Mongodb update_many and limit

Hello.
Python 3.7.3
pymongo==3.10.1
Mongodb version 4.2.3
in the collection of 100 million documents and every 30min + 300K documents

How to make a request similar to MySQL:

UPDATE table SET status_flag=1 WHERE status_flag=0 LIMIT 300000;

???

This is udate all documents
my_collection.update_many({“status_flag”: 0}, {"$set": {“status_flag”: 1}}).limit(300000)

How to make a limit ?

Hello @Kompaniiets_Denis, welcome to the MongoDB forum.
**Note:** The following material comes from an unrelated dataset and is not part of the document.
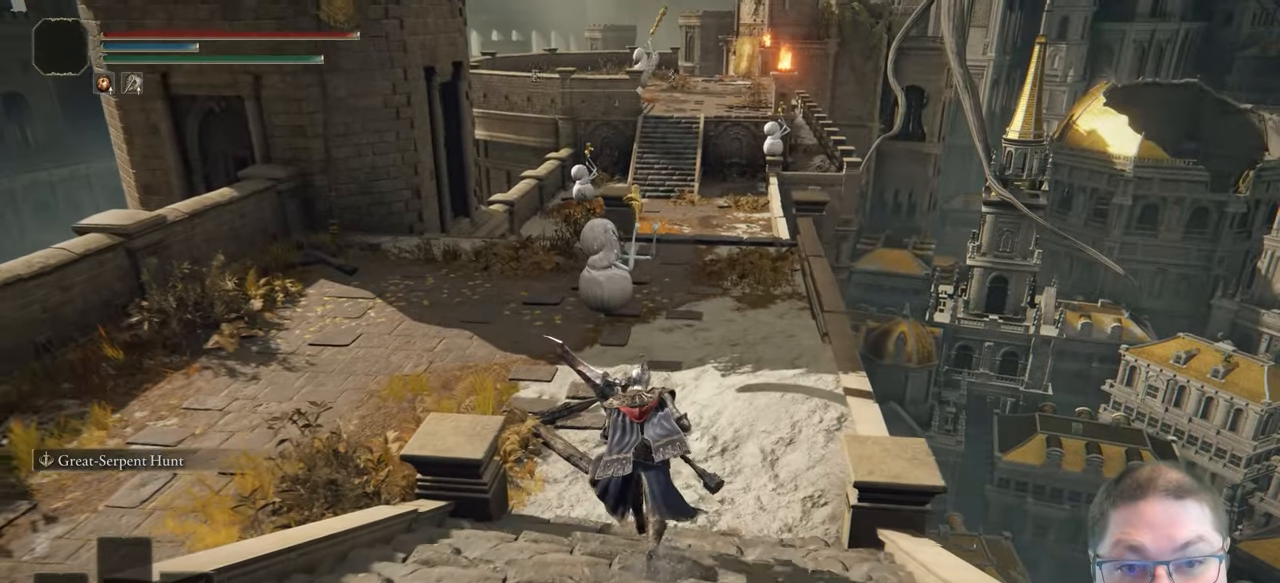
{"dt_ms": 500, "buttons": ["B"], "left_stick": "up", "right_stick": "center", "events": []}
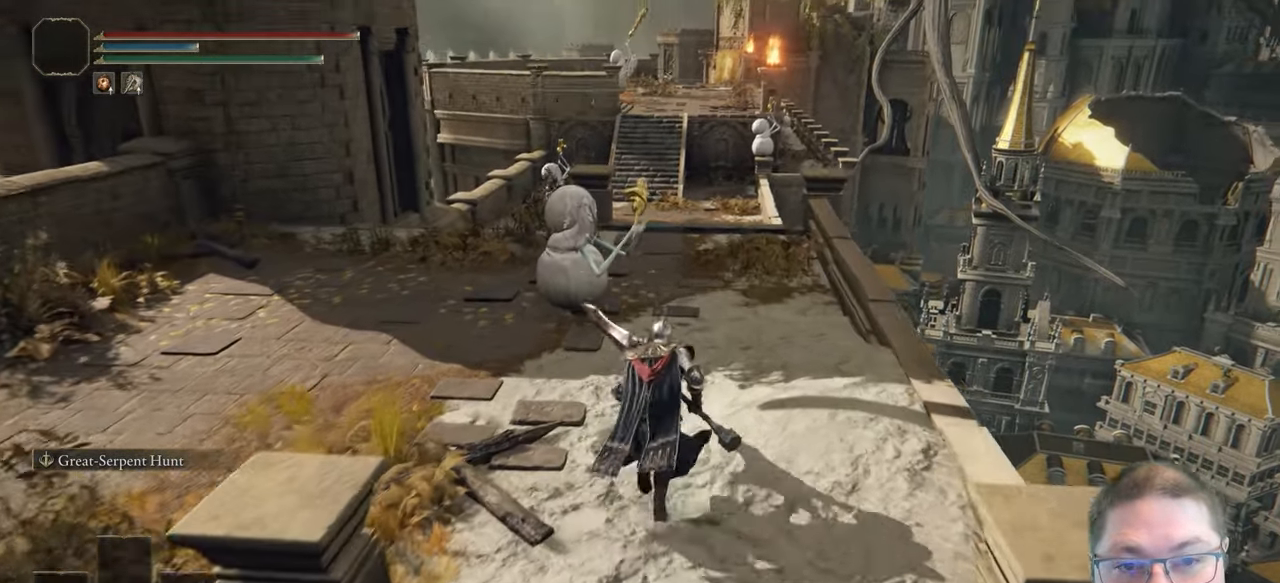
{"dt_ms": 500, "buttons": ["B"], "left_stick": "up", "right_stick": "center", "events": []}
You can use Bulk Write Operations for this batch update. Using PyMongo:

bulk_request = [ ]

for doc in collection.find( { 'status_flag': 0 } ).limit( 3 ):
    bulk_request.append( UpdateOne( { '_id': doc['_id'] }, { '$set': { 'status_flag': 1 } } ) )

result = collection.bulk_write( bulk_request )

print(result.matched_count, result.modified_count) 

PyMongo Definitions:


NOTE: Having an index on the query filter field status_flag can improve the query performance.

index status_flag and ts_utc_start set

bulk_request = [ ]
for doc in col.find( { ‘status_flag’: count_old } ).sort( [ ( ‘ts_utc_start’, 1 ) ] ).limit( 10 ):
bulk_request.append( updateOne( { ‘_id’: doc[ ‘_id’ ] }, { ‘$set’: { ‘status_flag’: count_new } } ) )
result = col.bulk_write( bulk_request )

or
bulk_request.append( UpdateOne( { ‘_id’: doc[ ‘_id’ ] }, { ‘$set’: { ‘status_flag’: count_new } } ) )

gives an error message
Exception name ‘updateOne’ is not defined
or
Exception name ‘UpdateOne’ is not defined

Here is your Pyhton code with proper imports:

import pymongo
from pymongo import UpdateOne
client = pymongo.MongoClient()
collection = client.testDB.testColl

bulk_request = [ ]
for doc in collection.find( { 'status_flag': 0 } ).limit( 2 ):
    bulk_request.append(UpdateOne( { '_id': doc['_id'] }, { '$set': { 'status_flag': 1 } } ) )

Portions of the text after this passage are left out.